I'll be using two different functions here for collection. One function will handle individual requests to the pushshift servers for batches of 100 comments at a time. The other will set up a loop to gather and append each batch to a dataframe until we've reached the desired amount of data.

In [2]:
# function that gets a collection of comments harvested from our desired subreddit using the pushshift api
def get_reddit_comment_data(subreddit, size = 100, before = None):
    
    # set our url and parameters of data we're collecting
    url = 'https://api.pushshift.io/reddit/search/comment'
    params = {
        'subreddit': subreddit,
        'size' : size,
        'before' : before
    }
    
    # connect to the page and collect the data returned
    res = requests.get(url, params)
    data = res.json()
    
    #convert our data into a DataFrame
    df = pd.DataFrame(data['data'])
    
    # return relevant columns from our dataframe
    return df[['author','body','created_utc','subreddit']]

In [3]:
# this function makes multiple requests successively so we can exceed the 100 comment limit and appends each request to a dataframe
def get_bulk_reddit_comment_data(sub, loop = 10, stamp = None):
    
    print(f'Starting collection of {loop*100} comments from r/{sub}')
    print(f'This will take at least {int(loop*2)} seconds')
    
    #retrieve the first batch of comments starting with the most recent post if no start time is specified
    bulk_df = get_reddit_comment_data(subreddit = sub, before = stamp)
    
    # retrieve the timestamp of the oldest comment in the batch which will always be the first in the dataframe
    timestamp = bulk_df['created_utc'].min()
    
    # grab the other 9 (or loop-1) sets of data requested
    for i in range(loop-1):
        
        # grab the next most recent batch of comments based on our timestamp from the previous batch
        temp_df = get_reddit_comment_data(subreddit = sub, before = timestamp)
        
        # set the new oldest comment timestamp based on the batch we just collected
        timestamp = temp_df['created_utc'].min()
        
        # append our new batch of comments to the master dataframe
        bulk_df = pd.concat([bulk_df,temp_df], axis=0)
        
        # wait 2 seconds before next loop to be polite to the pushshift servers
        time.sleep(2)
        
        # progress bar since this can take a while to run with the baked in wait between loops
        print(f'{sub} progress is {int((i+1)/loop*100)}%', end='\r', flush=True)
    
    # final print statement when loop completes to let us know
    print(f'r/{sub} data collection complete!
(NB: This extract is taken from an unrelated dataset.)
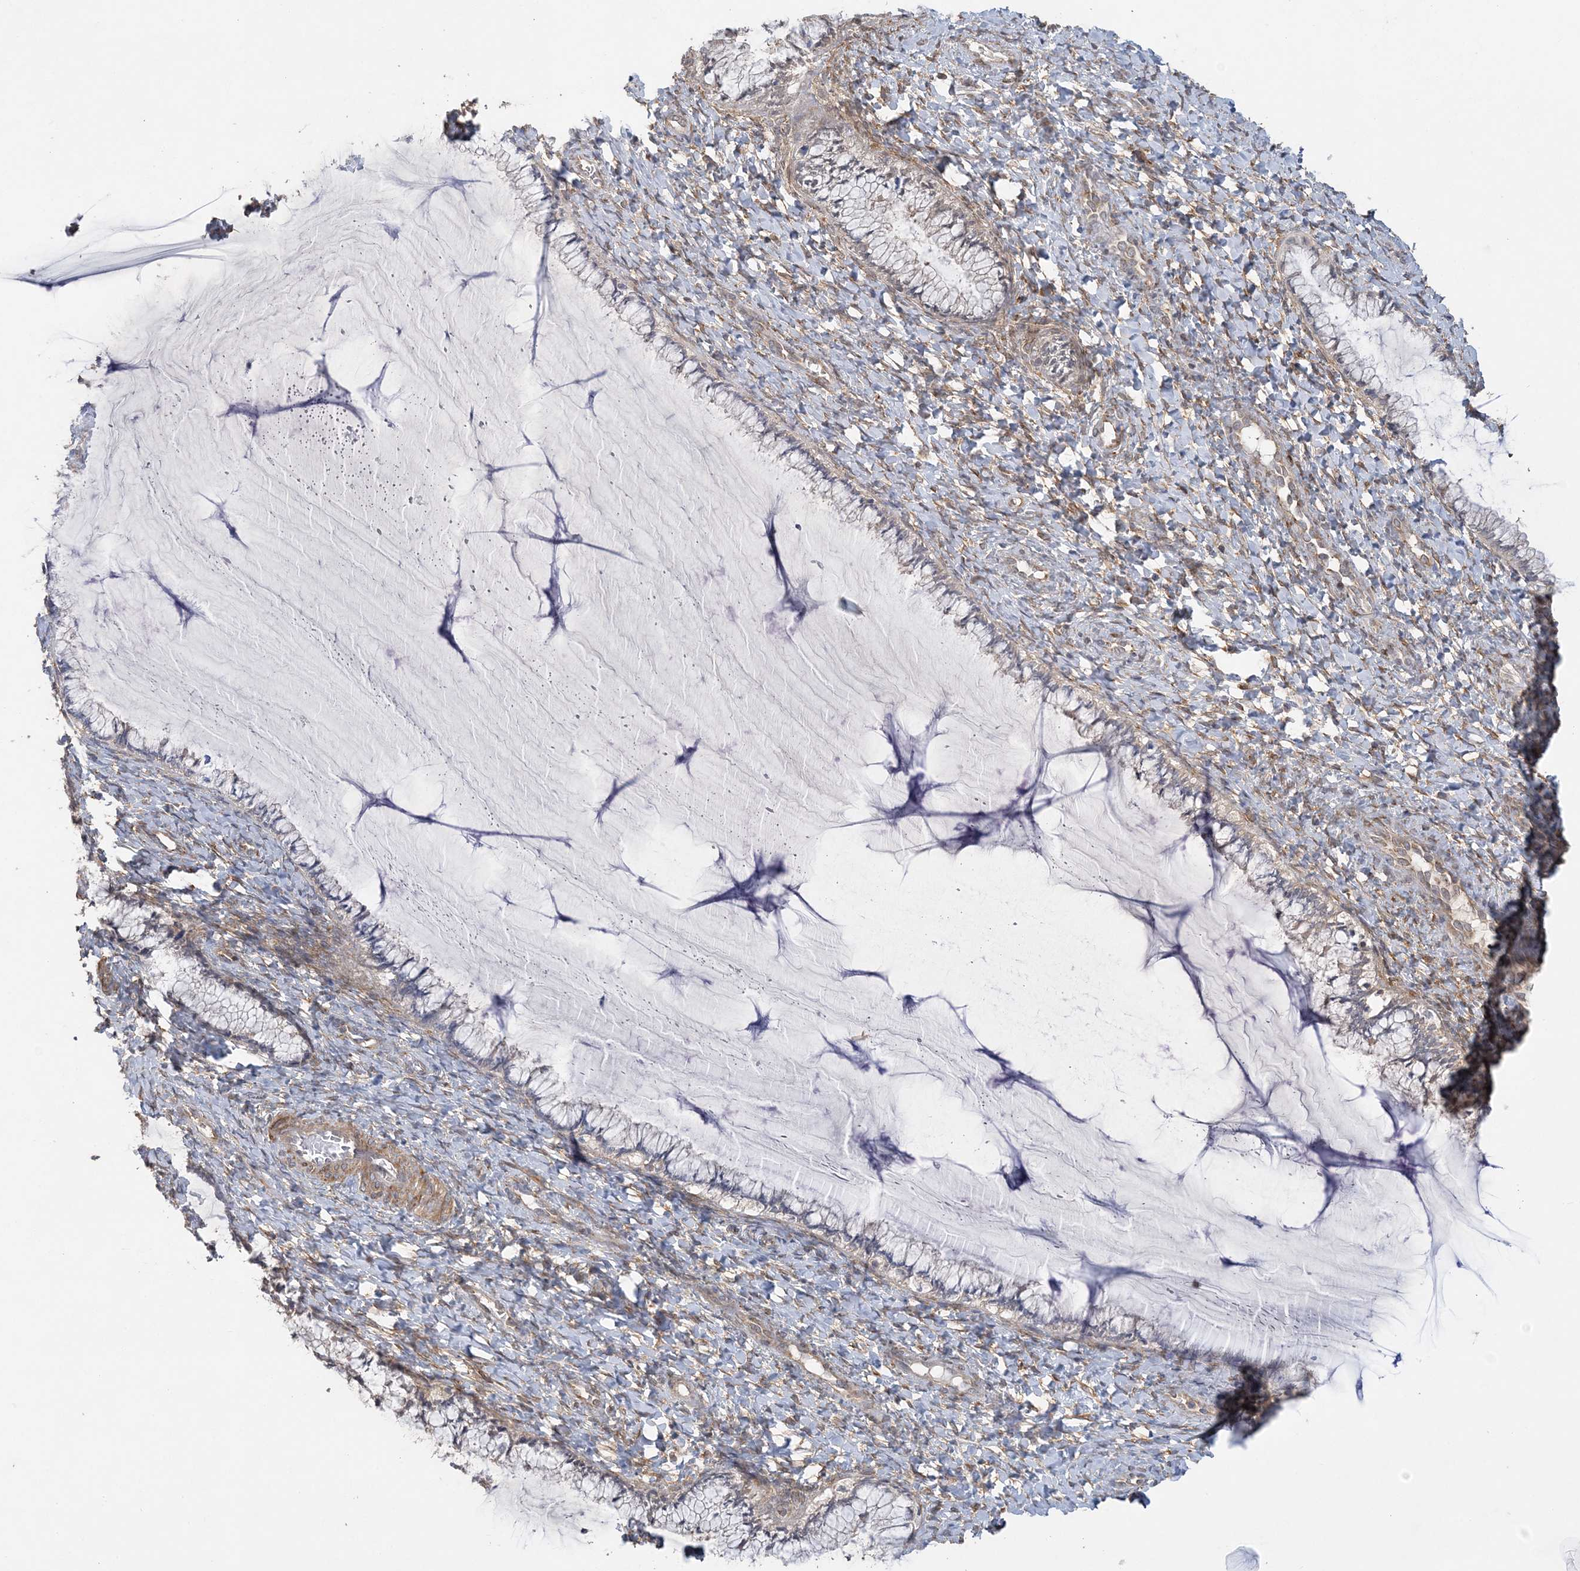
{"staining": {"intensity": "negative", "quantity": "none", "location": "none"}, "tissue": "cervix", "cell_type": "Glandular cells", "image_type": "normal", "snomed": [{"axis": "morphology", "description": "Normal tissue, NOS"}, {"axis": "morphology", "description": "Adenocarcinoma, NOS"}, {"axis": "topography", "description": "Cervix"}], "caption": "A high-resolution image shows IHC staining of unremarkable cervix, which demonstrates no significant expression in glandular cells. (Brightfield microscopy of DAB IHC at high magnification).", "gene": "MAP4K5", "patient": {"sex": "female", "age": 29}}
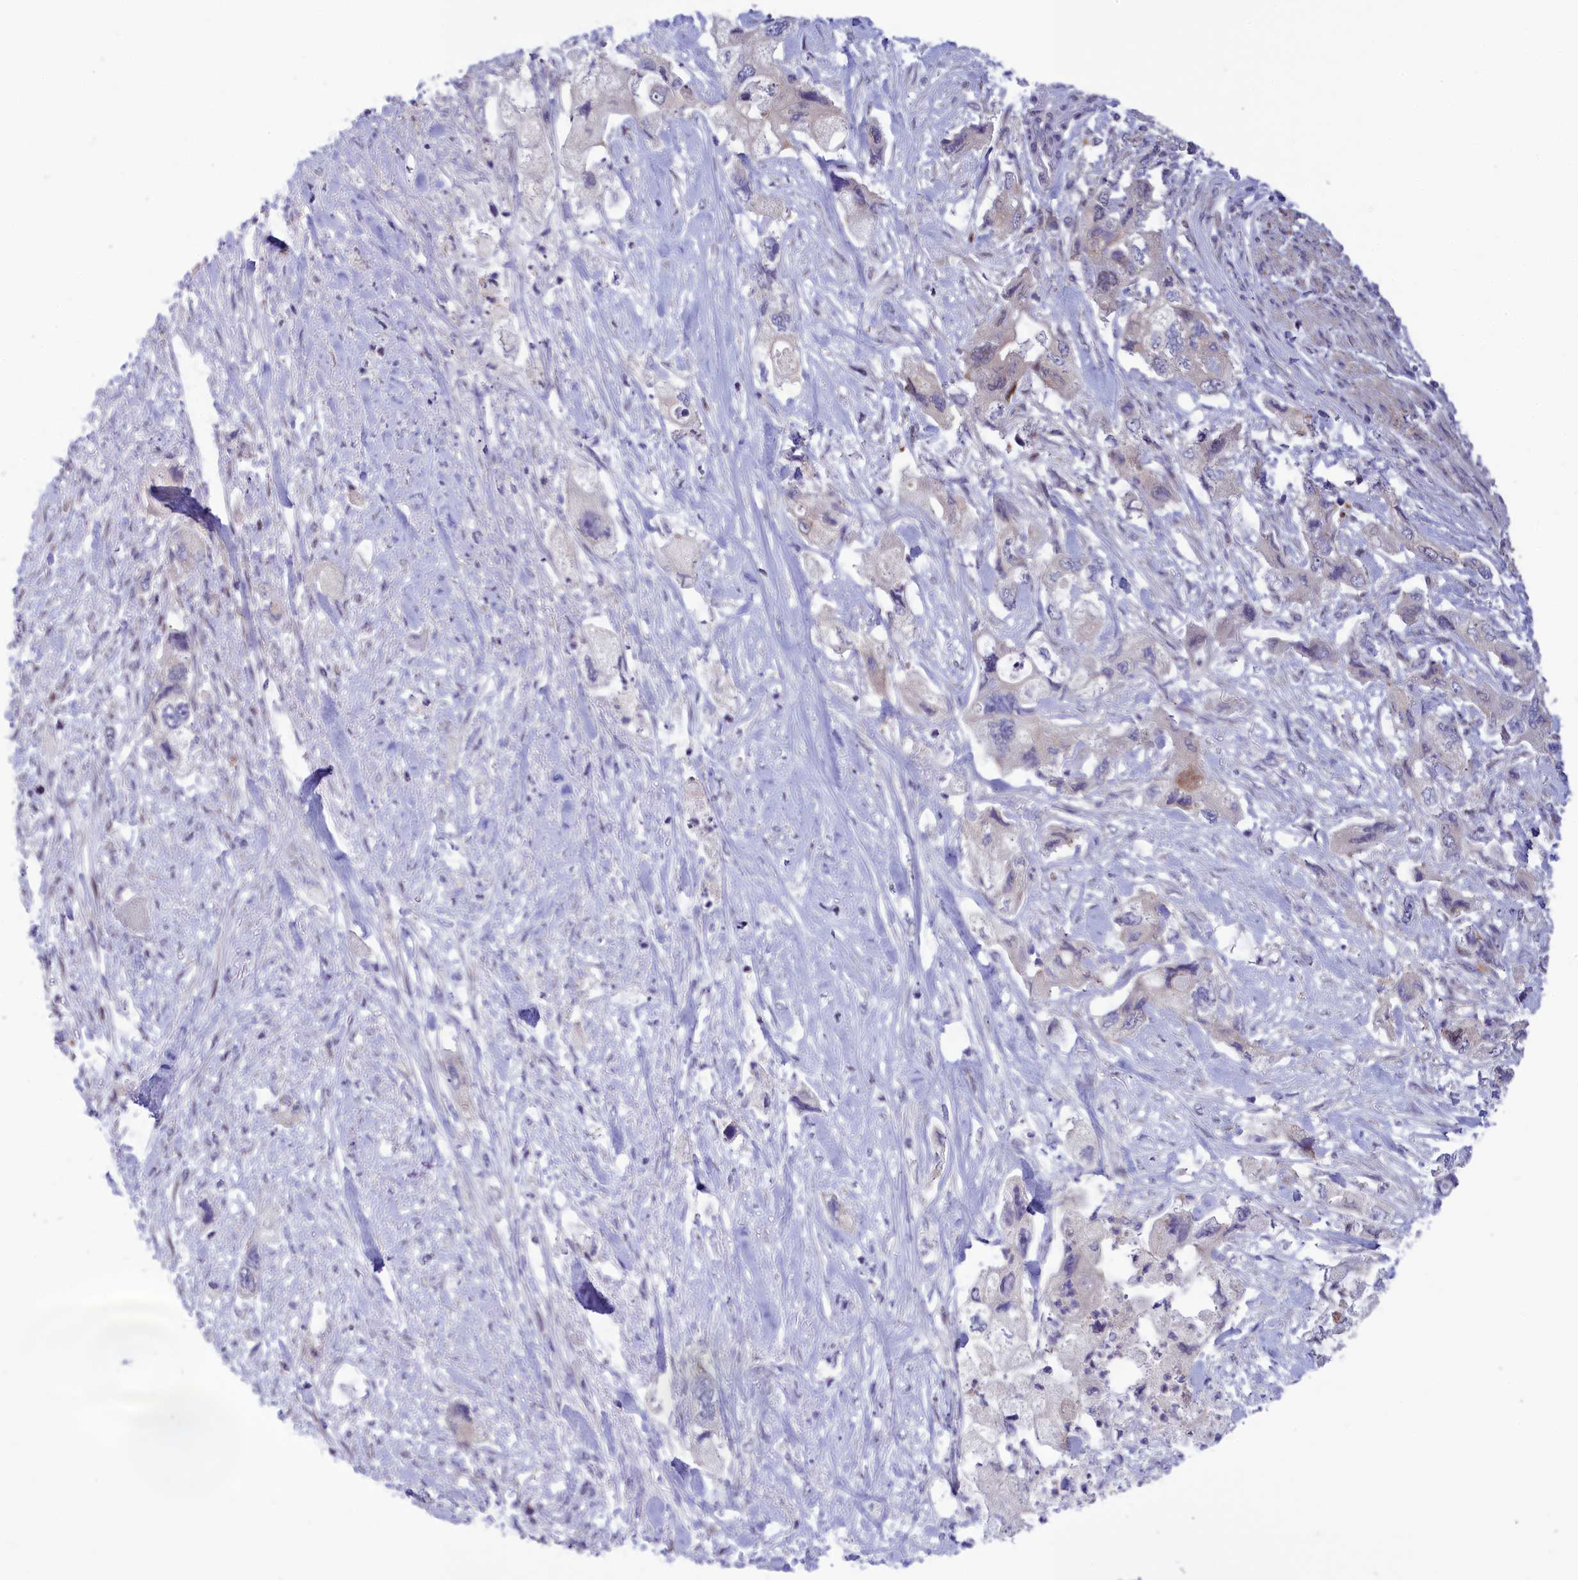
{"staining": {"intensity": "negative", "quantity": "none", "location": "none"}, "tissue": "pancreatic cancer", "cell_type": "Tumor cells", "image_type": "cancer", "snomed": [{"axis": "morphology", "description": "Adenocarcinoma, NOS"}, {"axis": "topography", "description": "Pancreas"}], "caption": "DAB immunohistochemical staining of adenocarcinoma (pancreatic) reveals no significant staining in tumor cells.", "gene": "CORO2A", "patient": {"sex": "female", "age": 73}}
Size is {bulk_df.shape}')
    
    return bulk_df

Now that we have the tools to collect, let's get a bunch of data! This can take a while with a 2 second delay per batch so I included a little progress bar to check in on it (1,000 loops for 2 different subredits will take over an hour).

Original data gathered is included but used the same lines of code as below. These will demonstrate how the progress bar worked if you want to try them yourself!

In [4]:
# get comments from r/mildlyinfuriating and store them for cleaning
mild_df = get_bulk_reddit_comment_data(sub = 'mildlyinfuriating', loop=10)
mild_df.to_csv('../data/mildlyinfuriating_example.csv', index=False)

# get comments from r/oddlysatisfying and store them for cleaning
odd_df = get_bulk_reddit_comment_data(sub = 'oddlysatisfying', loop=10)
odd_df.to_csv('../data/oddlysatisfying_example.csv', index=False)

Starting collection of 1000 comments from r/mildlyinfuriating
This will take at least 20 seconds
r/mildlyinfuriating data collection complete! Size is (1000, 4)
Starting collection of 1000 comments from r/oddlysatisfying
This will take at least 20 seconds
r/oddlysatisfying data collection complete! Size is (1000, 4)


Now we can send out our collected comments for data cleaning!